Good news for Apple: Sales of the Galaxy Tab tablet has hit the 1 million mark.
Computerworld said that the device has achieved the distinction quickly: It was put on sale outside the states two months ago and on the four major wireless carriers here last month, according to the story.
So why is this good news for Apple? In the first place, the iPad didn't lose bragging rights to reaching the 1 million mark first. It did that in one month, according to the story. More importantly, there has to be a segment before a company can dominate it. While Apple no doubt will sell a lot of devices no matter what, it simply is a healthier environment for all players if there is more than one competitor in a discreet and identified category.
The tablet market is fractious, both in terms of form factor and the number of competitors in the sector.

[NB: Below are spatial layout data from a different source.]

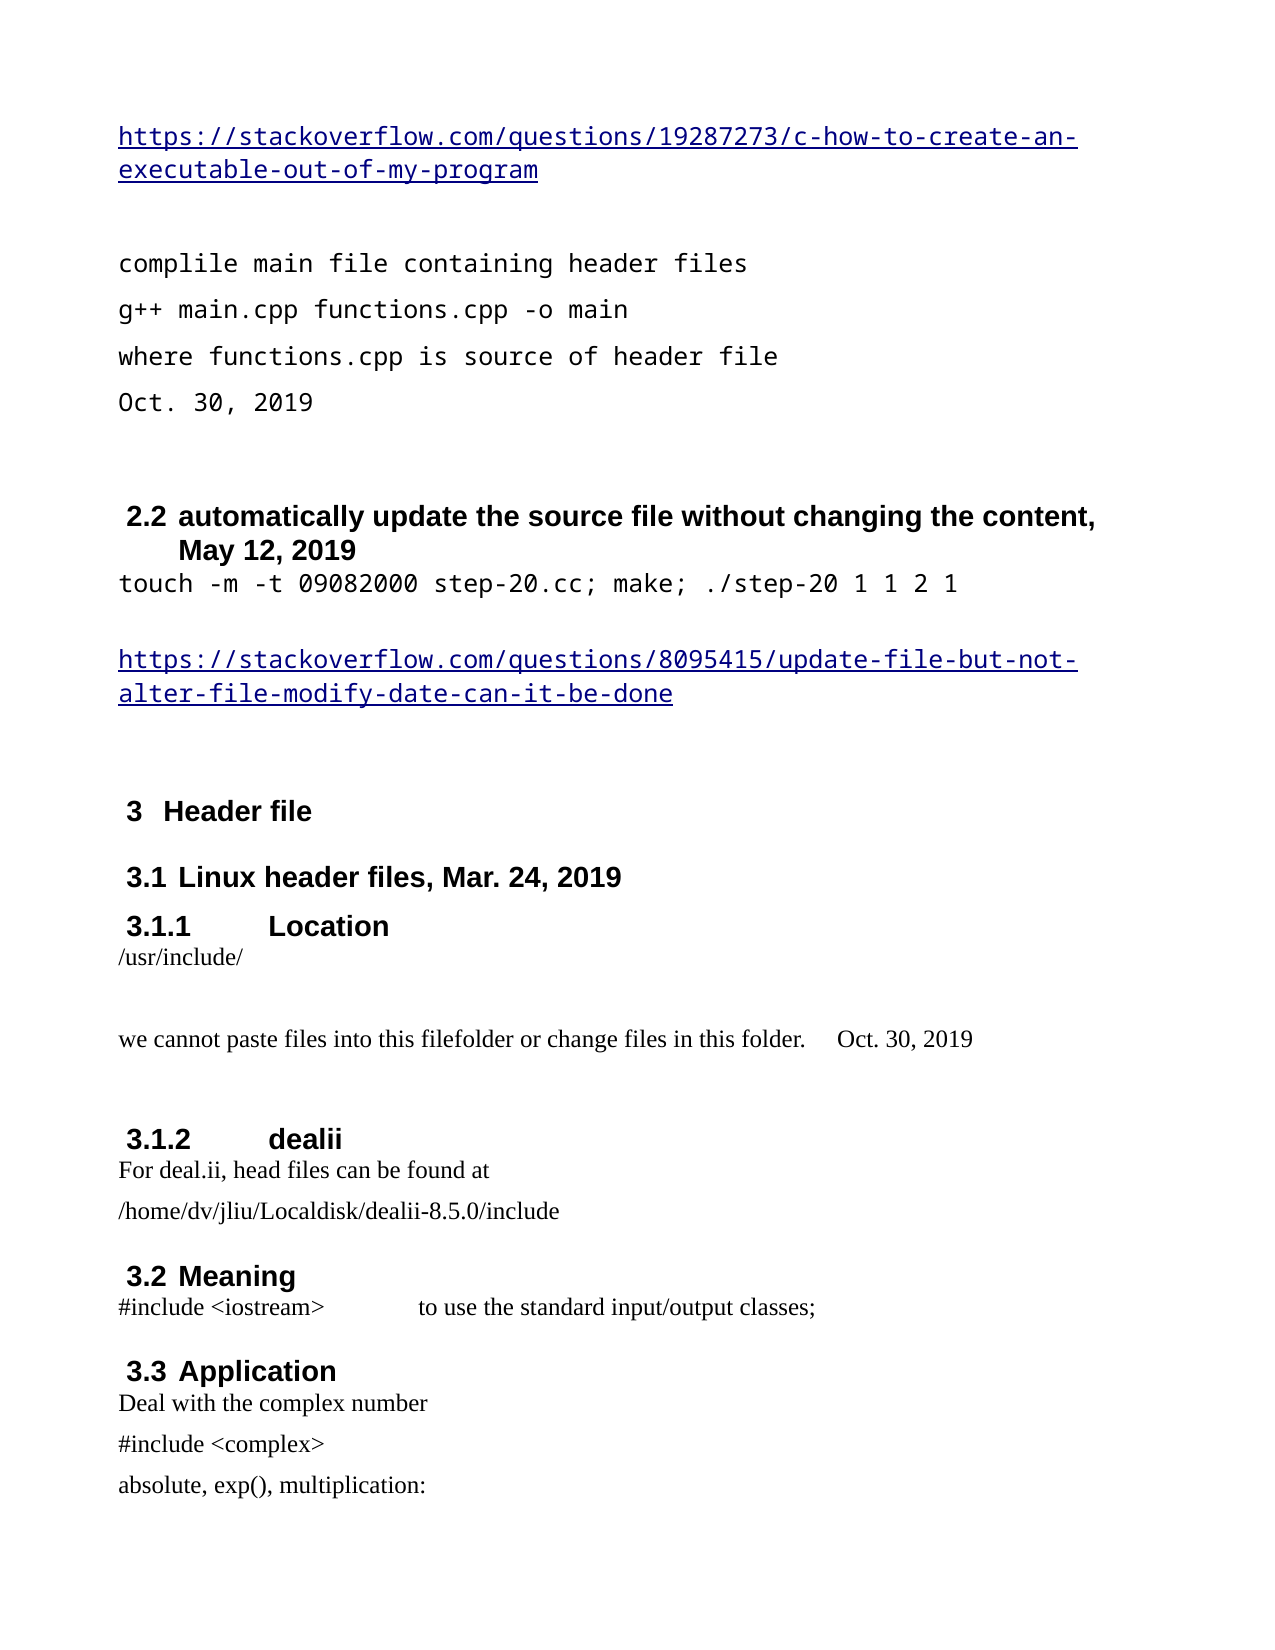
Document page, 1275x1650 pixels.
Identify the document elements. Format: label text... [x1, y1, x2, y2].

subtitle automatically update the source file without changing the content, May 12, 2019 [118, 499, 1157, 566]
text For deal.ii, head files can be found at [118, 1155, 1157, 1184]
text #include <iostream> to use the standard input/output classes; [118, 1292, 1157, 1321]
text /home/dv/jliu/Localdisk/dealii-8.5.0/include [118, 1196, 1157, 1225]
text /usr/include/ [118, 942, 1157, 971]
text Deal with the complex number [118, 1388, 1157, 1416]
text complile main file containing header files [118, 245, 1157, 279]
text where functions.cpp is source of header file [118, 338, 1157, 372]
subtitle Location [118, 908, 1157, 942]
text touch -m -t 09082000 step-20.cc; make; ./step-20 1 1 2 1 [118, 566, 1157, 629]
text g++ main.cpp functions.cpp -o main [118, 292, 1157, 326]
text #include <complex> [118, 1429, 1157, 1458]
subtitle Linux header files, Mar. 24, 2019 [118, 860, 1157, 894]
subtitle Header file [118, 793, 1157, 827]
text Oct. 30, 2019 [118, 385, 1157, 419]
text https://stackoverflow.com/questions/19287273/c-how-to-create-an-executable-out-of-my-program [118, 118, 1157, 186]
subtitle Meaning [118, 1258, 1157, 1292]
text we cannot paste files into this filefolder or change files in this folder. Oct. 30, 2019 [118, 1024, 1157, 1053]
text https://stackoverflow.com/questions/8095415/update-file-but-not-alter-file-modify-date-can-it-be-done [118, 641, 1157, 709]
text absolute, exp(), multiplication: [118, 1470, 1157, 1499]
subtitle dealii [118, 1122, 1157, 1155]
subtitle Application [118, 1354, 1157, 1388]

This Bloomberg story, for instance, describes Acer's great plans to become the second fiddle to Apple. The story is an interesting read for no other reason than to get a sense of how fluid the market is.

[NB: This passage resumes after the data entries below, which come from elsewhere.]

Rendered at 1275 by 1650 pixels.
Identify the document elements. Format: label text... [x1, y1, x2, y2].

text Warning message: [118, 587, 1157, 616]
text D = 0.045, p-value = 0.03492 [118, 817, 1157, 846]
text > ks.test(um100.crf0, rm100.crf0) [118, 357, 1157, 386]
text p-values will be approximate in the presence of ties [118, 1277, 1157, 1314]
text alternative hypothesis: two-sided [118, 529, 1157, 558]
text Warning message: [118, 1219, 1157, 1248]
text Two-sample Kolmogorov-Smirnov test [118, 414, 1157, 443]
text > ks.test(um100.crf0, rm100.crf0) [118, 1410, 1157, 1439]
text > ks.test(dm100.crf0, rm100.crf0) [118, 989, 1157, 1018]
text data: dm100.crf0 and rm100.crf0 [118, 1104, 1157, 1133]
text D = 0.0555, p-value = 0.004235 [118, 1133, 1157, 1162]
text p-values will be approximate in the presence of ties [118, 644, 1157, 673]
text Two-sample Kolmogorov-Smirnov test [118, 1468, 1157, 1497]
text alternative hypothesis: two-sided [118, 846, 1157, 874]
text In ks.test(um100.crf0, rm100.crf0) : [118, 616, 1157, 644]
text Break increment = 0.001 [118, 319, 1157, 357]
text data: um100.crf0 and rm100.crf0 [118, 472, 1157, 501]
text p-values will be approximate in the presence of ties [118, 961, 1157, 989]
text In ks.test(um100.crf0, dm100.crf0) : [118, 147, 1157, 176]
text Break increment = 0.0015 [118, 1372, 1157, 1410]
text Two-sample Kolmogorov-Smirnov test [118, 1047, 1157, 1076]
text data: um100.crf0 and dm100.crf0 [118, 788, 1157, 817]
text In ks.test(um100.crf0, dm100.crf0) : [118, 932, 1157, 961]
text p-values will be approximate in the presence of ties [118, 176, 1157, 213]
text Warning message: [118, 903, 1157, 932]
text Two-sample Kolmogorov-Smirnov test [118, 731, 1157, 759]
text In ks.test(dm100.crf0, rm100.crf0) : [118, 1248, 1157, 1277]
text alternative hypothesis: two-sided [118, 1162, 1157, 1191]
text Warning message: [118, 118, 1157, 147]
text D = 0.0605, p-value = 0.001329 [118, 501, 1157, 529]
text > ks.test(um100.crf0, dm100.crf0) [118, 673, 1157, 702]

The often-used cliche that "a high tide raises all boats" is true here. There is enough flexibility in the way a tablet looks, what its specs are and what its intended use is to enable many players to thrive without eating into each other's market share. This is, as of right now, far from a zero sum game. But what two-or three, four or five-successful tablets will do is clearly delineate the category and continue to chip away from the smartphone segment below it and the laptops and even PCs above.
The creation of a stable tablet market, especially in the enterprise sector, is no certainty. eWeek offers a slide show that highlights what writer Don Reisinger thinks is wrong with tablets. He provides plenty to chew on, from questionable print support to uncertainty in the enterprise. Reisinger also sees the lack of competition:
Some folks are saying that the Samsung Galaxy Tab is a potential 'iPad Killer.' But the truth of the matter is that at least right now Apple's iPad isn't facing major competition in the tablet space. It's the best of the bunch by a wide margin. While that might be good for Apple, for consumers it's unfortunate. The better the competition, the more Apple would need to think of ways to improve its tablet. Right now, Apple isn't feeling any pressure to do that.
While it of course can't say so publicly, it would not be surprising if Apple is happy about the Galaxy Tab and is rooting for a measure of success for the other tablets. It also should be happy that it has created the kind of mystique of being an unbeatable top dog that once upon a time the Yankees, Mike Tyson and a few other dominant forces enjoyed.